*Job*
Check every line of the data for the string "KiCad" and copy the ones that have it.

*Dataset entries*

⟨

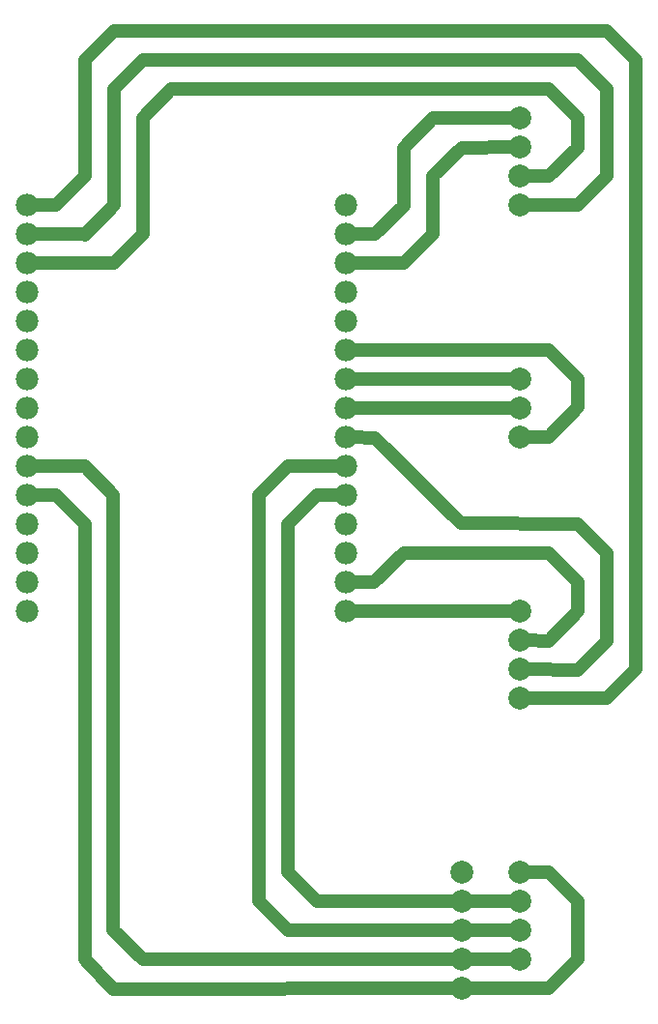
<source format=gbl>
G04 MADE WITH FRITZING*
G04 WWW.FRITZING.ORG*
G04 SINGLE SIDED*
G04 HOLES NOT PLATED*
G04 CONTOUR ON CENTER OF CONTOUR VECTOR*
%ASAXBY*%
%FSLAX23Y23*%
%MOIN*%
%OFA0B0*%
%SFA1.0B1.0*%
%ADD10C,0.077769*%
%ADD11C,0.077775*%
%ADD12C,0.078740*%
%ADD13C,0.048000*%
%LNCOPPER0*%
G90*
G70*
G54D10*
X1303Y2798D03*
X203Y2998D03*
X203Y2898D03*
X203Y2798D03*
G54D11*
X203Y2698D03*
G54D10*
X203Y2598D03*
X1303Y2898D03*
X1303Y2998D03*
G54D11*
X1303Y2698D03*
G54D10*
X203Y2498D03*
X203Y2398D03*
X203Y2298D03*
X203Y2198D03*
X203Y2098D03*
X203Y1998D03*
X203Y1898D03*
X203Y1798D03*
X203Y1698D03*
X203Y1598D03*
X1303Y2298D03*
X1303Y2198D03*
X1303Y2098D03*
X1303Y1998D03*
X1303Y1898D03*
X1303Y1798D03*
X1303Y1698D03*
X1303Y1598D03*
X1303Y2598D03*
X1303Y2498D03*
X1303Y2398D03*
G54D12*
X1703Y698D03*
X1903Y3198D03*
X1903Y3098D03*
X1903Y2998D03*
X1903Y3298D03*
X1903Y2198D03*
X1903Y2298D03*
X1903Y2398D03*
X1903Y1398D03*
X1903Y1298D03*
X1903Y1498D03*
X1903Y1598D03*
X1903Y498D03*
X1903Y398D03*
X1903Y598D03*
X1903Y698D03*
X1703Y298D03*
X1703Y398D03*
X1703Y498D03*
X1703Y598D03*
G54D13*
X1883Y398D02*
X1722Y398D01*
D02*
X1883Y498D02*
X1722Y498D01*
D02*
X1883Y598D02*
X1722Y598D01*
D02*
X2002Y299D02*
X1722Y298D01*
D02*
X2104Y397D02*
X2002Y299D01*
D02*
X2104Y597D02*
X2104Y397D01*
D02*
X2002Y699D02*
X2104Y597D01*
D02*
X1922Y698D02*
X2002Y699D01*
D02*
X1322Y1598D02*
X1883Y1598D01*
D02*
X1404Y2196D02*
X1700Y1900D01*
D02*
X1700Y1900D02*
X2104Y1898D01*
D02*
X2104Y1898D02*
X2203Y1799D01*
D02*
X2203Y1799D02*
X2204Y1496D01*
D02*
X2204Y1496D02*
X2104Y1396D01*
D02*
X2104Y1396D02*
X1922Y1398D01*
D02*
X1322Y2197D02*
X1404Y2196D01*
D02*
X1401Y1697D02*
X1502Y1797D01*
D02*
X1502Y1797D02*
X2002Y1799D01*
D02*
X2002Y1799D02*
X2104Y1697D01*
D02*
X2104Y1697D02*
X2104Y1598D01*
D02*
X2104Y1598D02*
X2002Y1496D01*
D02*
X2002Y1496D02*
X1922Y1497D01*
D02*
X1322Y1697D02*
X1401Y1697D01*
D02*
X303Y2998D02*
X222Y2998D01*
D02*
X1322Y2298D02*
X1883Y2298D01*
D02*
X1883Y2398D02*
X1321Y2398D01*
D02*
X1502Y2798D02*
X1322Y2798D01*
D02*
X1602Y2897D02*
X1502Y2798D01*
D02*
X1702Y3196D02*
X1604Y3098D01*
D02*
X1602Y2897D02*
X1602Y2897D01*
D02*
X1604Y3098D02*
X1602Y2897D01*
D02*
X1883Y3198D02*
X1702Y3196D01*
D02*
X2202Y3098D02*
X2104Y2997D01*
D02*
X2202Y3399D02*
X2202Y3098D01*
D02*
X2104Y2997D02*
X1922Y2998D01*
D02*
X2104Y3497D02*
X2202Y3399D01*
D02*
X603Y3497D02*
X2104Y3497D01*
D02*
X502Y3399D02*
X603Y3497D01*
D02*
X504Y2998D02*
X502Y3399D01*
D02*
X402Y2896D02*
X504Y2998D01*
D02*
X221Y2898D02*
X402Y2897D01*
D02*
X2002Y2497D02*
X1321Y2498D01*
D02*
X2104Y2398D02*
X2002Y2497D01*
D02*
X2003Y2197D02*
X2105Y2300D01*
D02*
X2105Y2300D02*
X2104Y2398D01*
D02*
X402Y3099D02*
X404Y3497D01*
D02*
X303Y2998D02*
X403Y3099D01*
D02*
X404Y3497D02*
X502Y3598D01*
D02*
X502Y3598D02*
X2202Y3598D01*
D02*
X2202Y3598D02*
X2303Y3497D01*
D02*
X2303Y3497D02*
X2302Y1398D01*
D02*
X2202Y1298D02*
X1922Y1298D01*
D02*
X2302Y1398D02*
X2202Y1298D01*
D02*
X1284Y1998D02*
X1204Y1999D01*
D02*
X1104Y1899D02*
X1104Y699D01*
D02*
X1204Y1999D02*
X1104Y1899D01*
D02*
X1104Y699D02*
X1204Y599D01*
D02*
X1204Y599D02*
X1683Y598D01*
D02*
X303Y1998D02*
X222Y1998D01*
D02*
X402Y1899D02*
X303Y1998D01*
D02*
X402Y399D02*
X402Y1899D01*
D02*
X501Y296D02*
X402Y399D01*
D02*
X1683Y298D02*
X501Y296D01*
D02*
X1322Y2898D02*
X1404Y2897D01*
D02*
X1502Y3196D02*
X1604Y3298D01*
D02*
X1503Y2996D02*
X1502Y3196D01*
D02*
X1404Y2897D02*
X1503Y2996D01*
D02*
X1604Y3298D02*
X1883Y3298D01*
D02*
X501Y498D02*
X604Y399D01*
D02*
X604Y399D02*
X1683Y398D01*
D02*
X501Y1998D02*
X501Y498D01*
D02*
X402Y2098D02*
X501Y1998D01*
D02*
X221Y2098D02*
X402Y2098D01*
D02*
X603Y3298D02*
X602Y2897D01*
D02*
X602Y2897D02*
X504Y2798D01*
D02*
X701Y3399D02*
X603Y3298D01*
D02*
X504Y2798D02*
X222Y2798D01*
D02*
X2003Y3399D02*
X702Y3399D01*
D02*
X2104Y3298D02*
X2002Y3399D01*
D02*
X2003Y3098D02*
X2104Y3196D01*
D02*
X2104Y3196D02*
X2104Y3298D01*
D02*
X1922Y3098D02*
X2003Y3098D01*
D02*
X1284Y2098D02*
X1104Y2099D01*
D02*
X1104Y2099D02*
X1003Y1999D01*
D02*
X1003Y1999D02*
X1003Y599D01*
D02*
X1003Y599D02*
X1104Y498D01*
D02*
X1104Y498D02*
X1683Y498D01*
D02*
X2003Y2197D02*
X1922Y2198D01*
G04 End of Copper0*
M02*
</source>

⟩
⟨

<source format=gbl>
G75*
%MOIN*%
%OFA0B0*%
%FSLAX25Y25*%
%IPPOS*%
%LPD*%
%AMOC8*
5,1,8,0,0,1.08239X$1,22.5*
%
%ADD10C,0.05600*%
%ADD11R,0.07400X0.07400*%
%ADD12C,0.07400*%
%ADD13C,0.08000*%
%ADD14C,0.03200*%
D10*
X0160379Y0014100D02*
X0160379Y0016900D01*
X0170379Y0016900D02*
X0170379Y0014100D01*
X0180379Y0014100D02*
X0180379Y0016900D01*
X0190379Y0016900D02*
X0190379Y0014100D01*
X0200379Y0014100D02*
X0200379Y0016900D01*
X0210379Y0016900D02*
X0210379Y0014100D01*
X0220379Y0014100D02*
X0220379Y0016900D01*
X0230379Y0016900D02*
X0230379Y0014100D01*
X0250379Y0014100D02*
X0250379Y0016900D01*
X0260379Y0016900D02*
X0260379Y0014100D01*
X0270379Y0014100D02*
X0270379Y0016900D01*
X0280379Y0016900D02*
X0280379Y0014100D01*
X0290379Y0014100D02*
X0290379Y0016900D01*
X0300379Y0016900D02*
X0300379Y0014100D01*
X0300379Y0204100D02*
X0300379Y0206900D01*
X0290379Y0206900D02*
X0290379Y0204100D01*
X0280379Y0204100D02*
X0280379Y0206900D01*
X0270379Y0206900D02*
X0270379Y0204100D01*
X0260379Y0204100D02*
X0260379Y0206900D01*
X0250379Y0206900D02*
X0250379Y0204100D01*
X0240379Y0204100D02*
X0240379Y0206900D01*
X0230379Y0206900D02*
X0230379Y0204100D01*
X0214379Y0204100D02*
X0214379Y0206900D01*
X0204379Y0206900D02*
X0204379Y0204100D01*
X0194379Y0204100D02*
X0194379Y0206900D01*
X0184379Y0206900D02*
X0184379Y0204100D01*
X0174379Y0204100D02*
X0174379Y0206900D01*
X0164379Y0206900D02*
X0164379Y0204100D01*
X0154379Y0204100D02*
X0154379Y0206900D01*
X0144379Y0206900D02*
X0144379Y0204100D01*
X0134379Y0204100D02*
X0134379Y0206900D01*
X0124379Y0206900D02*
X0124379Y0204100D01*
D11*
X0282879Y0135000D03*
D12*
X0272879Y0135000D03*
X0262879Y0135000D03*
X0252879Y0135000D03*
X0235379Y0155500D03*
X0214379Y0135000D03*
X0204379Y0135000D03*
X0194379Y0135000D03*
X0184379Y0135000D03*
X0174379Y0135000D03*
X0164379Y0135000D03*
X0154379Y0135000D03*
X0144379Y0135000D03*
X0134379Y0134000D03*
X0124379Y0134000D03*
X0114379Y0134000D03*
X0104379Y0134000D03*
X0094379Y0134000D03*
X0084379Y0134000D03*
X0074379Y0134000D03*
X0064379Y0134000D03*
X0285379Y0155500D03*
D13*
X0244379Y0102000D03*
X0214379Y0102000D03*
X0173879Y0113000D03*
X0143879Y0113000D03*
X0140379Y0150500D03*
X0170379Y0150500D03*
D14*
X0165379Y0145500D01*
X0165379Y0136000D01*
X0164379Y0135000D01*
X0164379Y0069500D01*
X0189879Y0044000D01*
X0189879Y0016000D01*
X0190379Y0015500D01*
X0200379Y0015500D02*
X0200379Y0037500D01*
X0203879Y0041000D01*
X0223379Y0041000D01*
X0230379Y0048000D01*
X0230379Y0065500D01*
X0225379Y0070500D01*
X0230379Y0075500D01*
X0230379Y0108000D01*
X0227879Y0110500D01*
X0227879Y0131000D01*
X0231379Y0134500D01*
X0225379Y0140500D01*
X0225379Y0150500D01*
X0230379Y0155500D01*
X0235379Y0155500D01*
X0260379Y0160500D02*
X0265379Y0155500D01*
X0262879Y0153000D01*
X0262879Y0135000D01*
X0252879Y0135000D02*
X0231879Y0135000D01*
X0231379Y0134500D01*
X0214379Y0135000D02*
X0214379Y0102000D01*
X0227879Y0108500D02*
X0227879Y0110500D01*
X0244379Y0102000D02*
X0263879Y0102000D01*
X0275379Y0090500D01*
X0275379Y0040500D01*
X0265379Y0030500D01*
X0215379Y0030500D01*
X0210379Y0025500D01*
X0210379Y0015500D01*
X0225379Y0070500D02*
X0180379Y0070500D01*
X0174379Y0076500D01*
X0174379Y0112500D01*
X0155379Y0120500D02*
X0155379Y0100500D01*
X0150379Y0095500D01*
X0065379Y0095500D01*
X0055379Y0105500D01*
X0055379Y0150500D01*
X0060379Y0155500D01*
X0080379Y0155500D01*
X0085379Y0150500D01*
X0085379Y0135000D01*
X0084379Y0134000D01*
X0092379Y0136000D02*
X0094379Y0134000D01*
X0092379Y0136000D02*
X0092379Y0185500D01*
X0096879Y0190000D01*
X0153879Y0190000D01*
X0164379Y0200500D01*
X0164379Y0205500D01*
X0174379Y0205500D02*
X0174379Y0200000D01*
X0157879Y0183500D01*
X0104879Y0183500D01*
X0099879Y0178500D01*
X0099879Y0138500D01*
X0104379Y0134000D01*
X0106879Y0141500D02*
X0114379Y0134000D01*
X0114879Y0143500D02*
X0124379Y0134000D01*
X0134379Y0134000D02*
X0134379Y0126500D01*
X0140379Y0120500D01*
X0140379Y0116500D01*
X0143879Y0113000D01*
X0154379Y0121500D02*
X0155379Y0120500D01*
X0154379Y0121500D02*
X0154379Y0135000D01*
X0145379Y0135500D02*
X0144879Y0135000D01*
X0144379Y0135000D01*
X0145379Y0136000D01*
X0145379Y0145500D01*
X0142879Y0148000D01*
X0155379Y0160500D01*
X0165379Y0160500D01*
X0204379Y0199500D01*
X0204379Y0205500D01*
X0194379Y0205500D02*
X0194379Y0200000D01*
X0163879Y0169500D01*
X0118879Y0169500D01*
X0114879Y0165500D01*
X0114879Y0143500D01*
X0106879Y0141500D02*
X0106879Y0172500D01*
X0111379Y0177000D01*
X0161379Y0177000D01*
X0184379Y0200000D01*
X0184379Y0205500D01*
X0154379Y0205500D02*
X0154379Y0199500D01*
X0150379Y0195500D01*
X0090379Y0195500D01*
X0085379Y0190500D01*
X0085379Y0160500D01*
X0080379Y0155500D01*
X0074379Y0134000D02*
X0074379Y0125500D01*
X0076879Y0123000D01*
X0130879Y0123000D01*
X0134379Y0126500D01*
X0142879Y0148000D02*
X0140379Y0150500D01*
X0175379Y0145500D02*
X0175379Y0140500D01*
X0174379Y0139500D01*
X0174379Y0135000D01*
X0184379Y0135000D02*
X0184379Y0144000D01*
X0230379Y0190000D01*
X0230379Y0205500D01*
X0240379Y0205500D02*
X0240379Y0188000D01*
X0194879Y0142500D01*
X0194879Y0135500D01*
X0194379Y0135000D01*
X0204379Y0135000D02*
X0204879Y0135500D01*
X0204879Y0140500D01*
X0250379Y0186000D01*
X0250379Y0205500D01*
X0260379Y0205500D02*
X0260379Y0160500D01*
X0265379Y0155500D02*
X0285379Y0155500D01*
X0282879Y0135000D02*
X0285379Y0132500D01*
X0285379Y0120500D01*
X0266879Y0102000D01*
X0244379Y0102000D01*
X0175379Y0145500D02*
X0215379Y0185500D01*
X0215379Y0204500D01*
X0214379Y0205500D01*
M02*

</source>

⟩
⟨

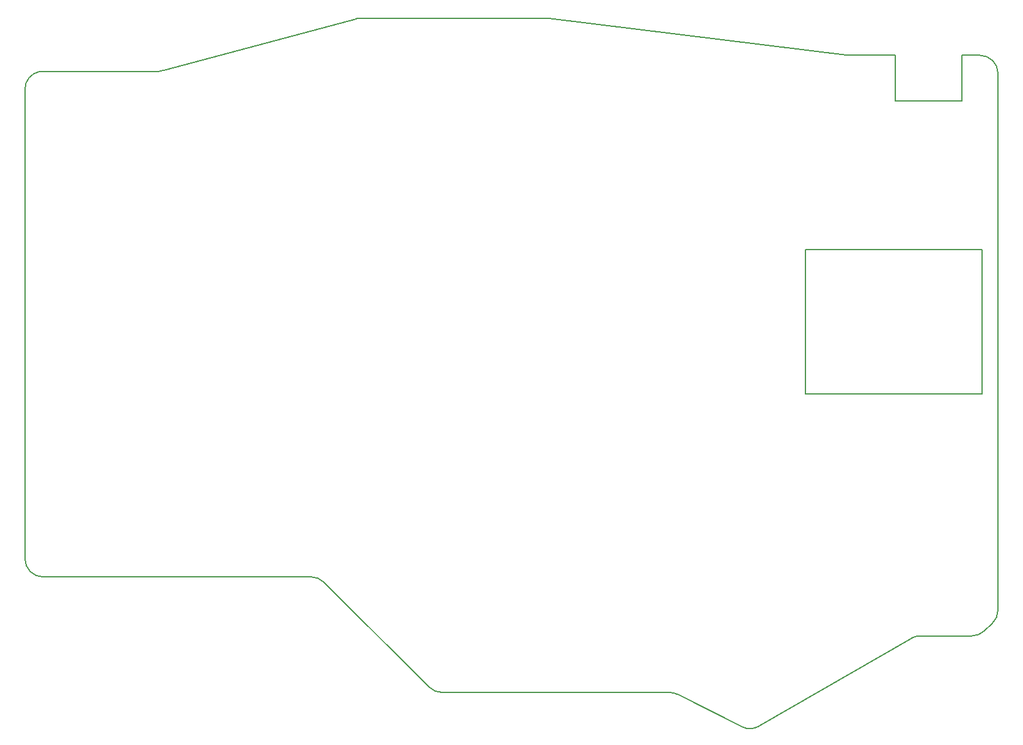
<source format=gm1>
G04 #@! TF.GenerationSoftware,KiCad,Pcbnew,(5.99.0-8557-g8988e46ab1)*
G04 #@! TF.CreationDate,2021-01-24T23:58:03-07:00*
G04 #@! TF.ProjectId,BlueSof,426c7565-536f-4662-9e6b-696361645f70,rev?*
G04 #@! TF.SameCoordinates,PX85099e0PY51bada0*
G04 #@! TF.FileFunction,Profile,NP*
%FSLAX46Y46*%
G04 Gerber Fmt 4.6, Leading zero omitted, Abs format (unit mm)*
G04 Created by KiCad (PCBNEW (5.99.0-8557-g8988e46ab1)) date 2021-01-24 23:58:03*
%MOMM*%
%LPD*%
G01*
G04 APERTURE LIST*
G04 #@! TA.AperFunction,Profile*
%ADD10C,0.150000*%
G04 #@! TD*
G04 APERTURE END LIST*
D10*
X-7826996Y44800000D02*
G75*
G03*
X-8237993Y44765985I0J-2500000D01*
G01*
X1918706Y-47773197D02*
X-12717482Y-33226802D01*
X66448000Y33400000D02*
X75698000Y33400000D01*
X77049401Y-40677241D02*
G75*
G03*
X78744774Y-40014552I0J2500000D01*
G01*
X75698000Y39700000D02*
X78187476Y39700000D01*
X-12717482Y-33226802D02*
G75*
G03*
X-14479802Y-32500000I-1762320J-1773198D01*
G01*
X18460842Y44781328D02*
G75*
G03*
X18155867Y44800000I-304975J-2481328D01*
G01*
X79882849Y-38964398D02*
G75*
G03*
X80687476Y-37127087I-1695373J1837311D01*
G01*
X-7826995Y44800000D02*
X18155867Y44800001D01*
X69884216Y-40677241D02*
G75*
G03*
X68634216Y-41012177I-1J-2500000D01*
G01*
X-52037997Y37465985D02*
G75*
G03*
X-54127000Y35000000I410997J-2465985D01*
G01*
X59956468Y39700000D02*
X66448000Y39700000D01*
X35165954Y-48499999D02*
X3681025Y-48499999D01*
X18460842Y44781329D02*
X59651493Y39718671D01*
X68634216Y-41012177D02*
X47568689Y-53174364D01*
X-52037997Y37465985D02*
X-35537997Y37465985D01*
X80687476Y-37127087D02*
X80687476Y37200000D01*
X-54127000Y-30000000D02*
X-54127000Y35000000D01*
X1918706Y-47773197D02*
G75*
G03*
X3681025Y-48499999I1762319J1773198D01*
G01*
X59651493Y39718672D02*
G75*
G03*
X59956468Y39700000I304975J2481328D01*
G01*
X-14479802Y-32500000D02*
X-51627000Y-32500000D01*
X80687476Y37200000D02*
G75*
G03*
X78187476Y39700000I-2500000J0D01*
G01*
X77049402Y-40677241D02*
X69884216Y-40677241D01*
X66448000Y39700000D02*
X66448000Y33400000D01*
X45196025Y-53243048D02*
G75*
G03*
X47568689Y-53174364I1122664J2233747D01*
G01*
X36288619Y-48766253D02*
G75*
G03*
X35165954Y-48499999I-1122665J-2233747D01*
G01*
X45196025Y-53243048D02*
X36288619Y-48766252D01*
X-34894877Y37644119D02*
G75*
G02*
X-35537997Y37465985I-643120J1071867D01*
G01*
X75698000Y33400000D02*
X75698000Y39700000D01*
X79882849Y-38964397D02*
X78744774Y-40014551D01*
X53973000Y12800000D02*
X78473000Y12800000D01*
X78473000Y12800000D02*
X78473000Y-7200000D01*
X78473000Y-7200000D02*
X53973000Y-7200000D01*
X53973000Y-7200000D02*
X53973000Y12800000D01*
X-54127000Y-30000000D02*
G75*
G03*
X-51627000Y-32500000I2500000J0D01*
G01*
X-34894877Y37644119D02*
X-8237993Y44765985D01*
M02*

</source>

⟩

*Task output*
G04 #@! TF.GenerationSoftware,KiCad,Pcbnew,(5.99.0-8557-g8988e46ab1)*
G04 Created by KiCad (PCBNEW (5.99.0-8557-g8988e46ab1)) date 2021-01-24 23:58:03*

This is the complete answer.